• Exercise aim: Copy out all lines in the data below containing the string "Puthuff".

• Input data:
== Segment start ==
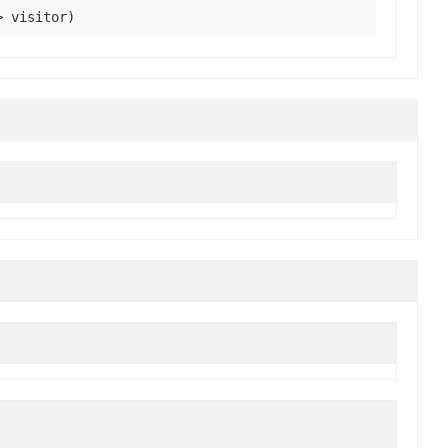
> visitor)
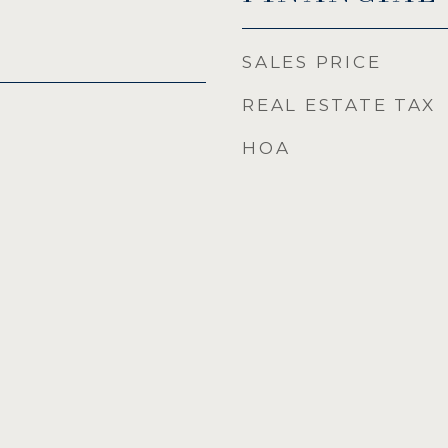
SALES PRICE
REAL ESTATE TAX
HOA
== Segment end ==
== Segment start ==
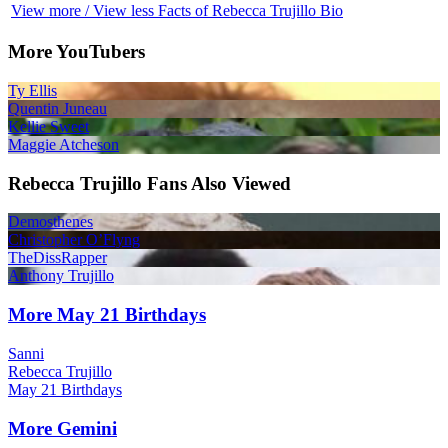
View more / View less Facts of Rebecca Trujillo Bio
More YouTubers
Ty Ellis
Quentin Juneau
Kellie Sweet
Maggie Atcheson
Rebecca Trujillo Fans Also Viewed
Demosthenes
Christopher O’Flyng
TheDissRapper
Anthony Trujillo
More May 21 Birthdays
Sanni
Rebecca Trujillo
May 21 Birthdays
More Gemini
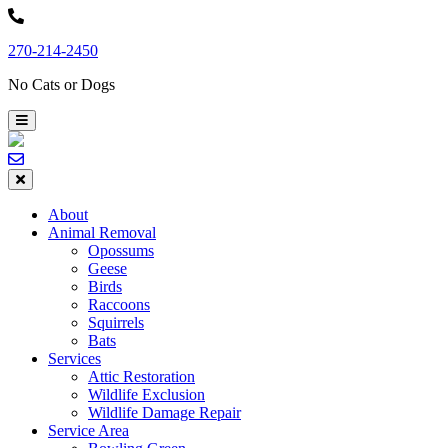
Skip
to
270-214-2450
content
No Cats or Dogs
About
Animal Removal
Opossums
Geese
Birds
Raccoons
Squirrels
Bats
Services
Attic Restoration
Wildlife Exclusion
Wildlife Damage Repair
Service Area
== Segment end ==
== Segment start ==
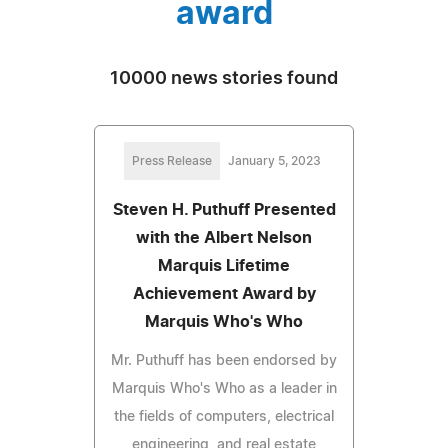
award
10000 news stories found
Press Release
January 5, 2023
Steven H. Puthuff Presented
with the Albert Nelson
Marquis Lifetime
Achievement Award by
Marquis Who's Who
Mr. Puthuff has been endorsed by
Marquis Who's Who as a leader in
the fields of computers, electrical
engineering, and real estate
== Segment end ==
• Answer to this task:
Steven H. Puthuff Presented
Mr. Puthuff has been endorsed by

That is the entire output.